Why Handle Irregular Timestamps?

When working with time series data, it is important to specify its frequency correctly, as this can significantly impact forecasting results. TimeGPT is designed to automatically infer the frequency of your timestamps. For commonly used frequencies, such as hourly, daily, or monthly, TimeGPT reliably infers the frequency automatically, so no additional input is required.

However, for irregular frequencies, where observations are not recorded at consistent or regular intervals, such as the days the U.S. stock market is open, it is necessary to specify the frequency directly.

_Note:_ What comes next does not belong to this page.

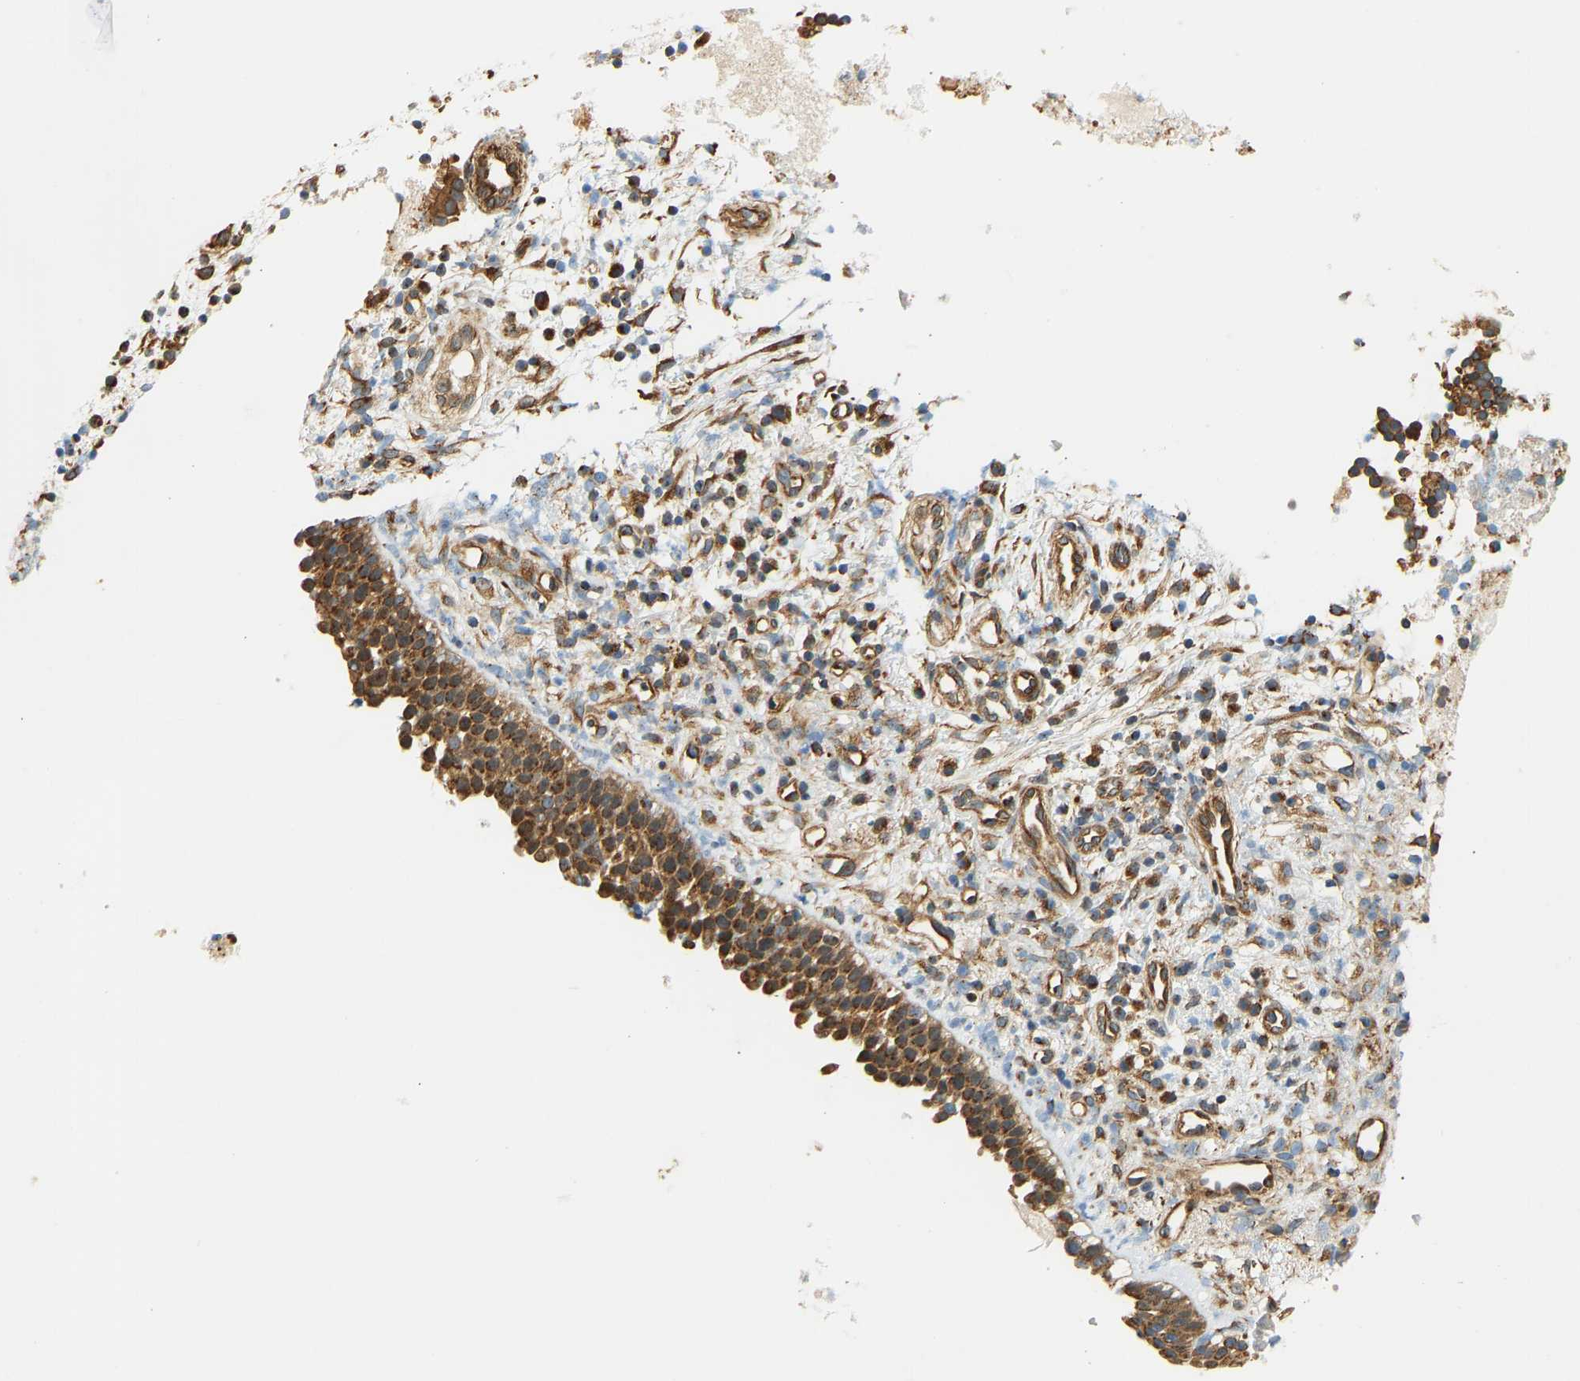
{"staining": {"intensity": "moderate", "quantity": ">75%", "location": "cytoplasmic/membranous"}, "tissue": "nasopharynx", "cell_type": "Respiratory epithelial cells", "image_type": "normal", "snomed": [{"axis": "morphology", "description": "Normal tissue, NOS"}, {"axis": "topography", "description": "Nasopharynx"}], "caption": "Brown immunohistochemical staining in unremarkable human nasopharynx shows moderate cytoplasmic/membranous expression in about >75% of respiratory epithelial cells.", "gene": "CEP57", "patient": {"sex": "male", "age": 21}}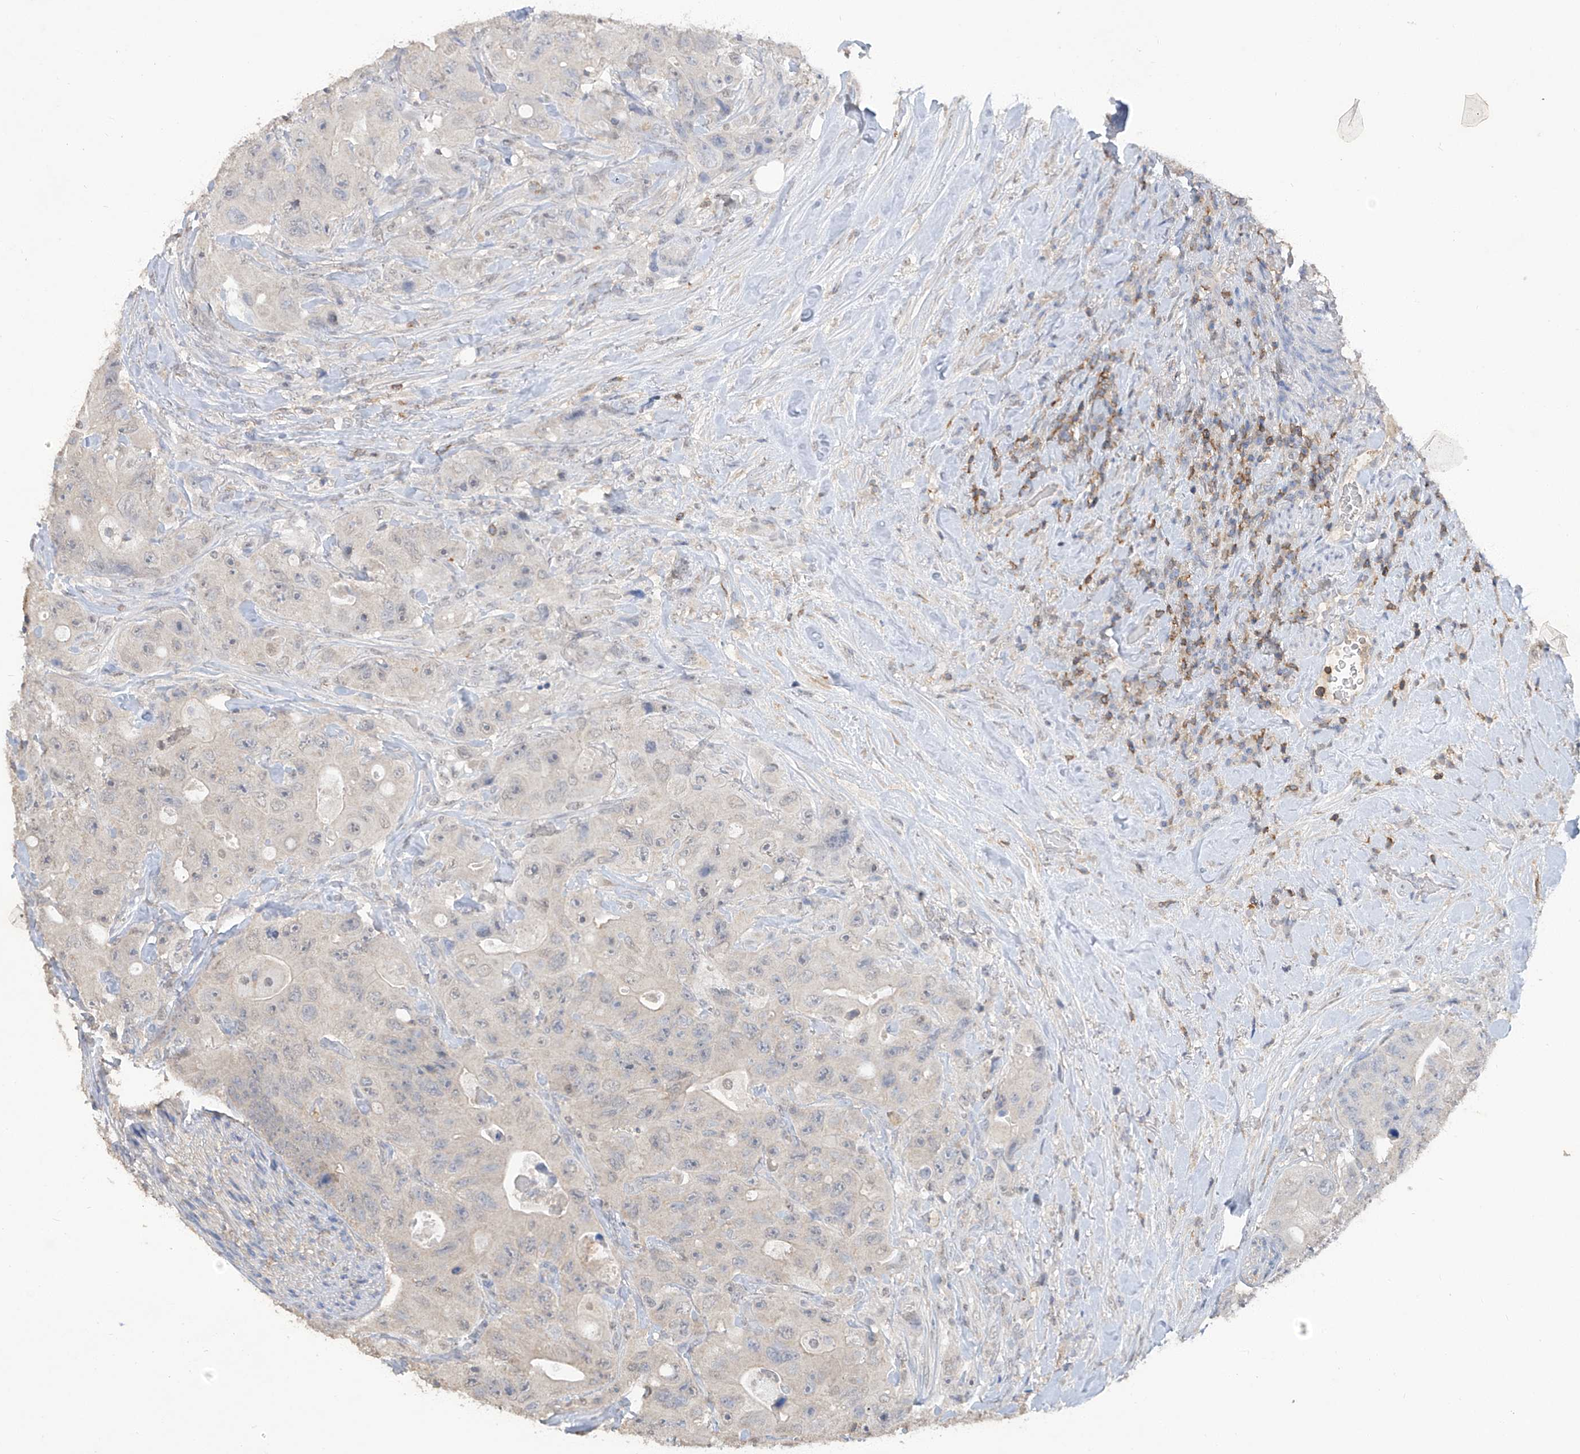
{"staining": {"intensity": "negative", "quantity": "none", "location": "none"}, "tissue": "colorectal cancer", "cell_type": "Tumor cells", "image_type": "cancer", "snomed": [{"axis": "morphology", "description": "Adenocarcinoma, NOS"}, {"axis": "topography", "description": "Colon"}], "caption": "High magnification brightfield microscopy of colorectal cancer (adenocarcinoma) stained with DAB (brown) and counterstained with hematoxylin (blue): tumor cells show no significant expression.", "gene": "HAS3", "patient": {"sex": "female", "age": 46}}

In this tutorial, we will show you how to handle irregular and custom frequencies in TimeGPT.

NOTE: TimeGPT requires that your data does not contain missing values, as this is not currently supported. In other words, the irregularity of the data should stem from the nature of the recorded phenomenon, not from missing observations. If your data contains missing values, please refer to our tutorial on missing dates.

Tutorial

Step 1: Import Packages

First, we import the required packages and initialize the Nixtla client.

import pandas as pd
import pandas_market_calendars as mcal
from nixtla import NixtlaClient

Initialize NixtlaClient with your API key:

nixtla_client = NixtlaClient(
    api_key='my_api_key_provided_by_nixtla'
)

Step 2: Handling Regular Frequencies

As discussed in the introduction, for time series data with regular frequencies, where observations are recorded at consistent intervals, TimeGPT can automatically infer the frequency of your timestamps if the input data is a pandas DataFrame. If you prefer not to rely on TimeGPT’s automatic inference, you can set the freq parameter to a valid pandas frequency string, such as MS for month-start frequency or min for minutely frequency.

When working with Polars DataFrames, you must specify the frequency explicitly by using a valid polars offset, such as 1d for daily frequency or 1h for hourly frequency.

Below is an example of how to specify the frequency for a Polars DataFrame.

import polars as pl

url = 'https://raw.githubusercontent.com/Nixtla/transfer-learning-time-series/main/datasets/air_passengers.csv'
polars_df = pl.read_csv(url, try_parse_dates=True)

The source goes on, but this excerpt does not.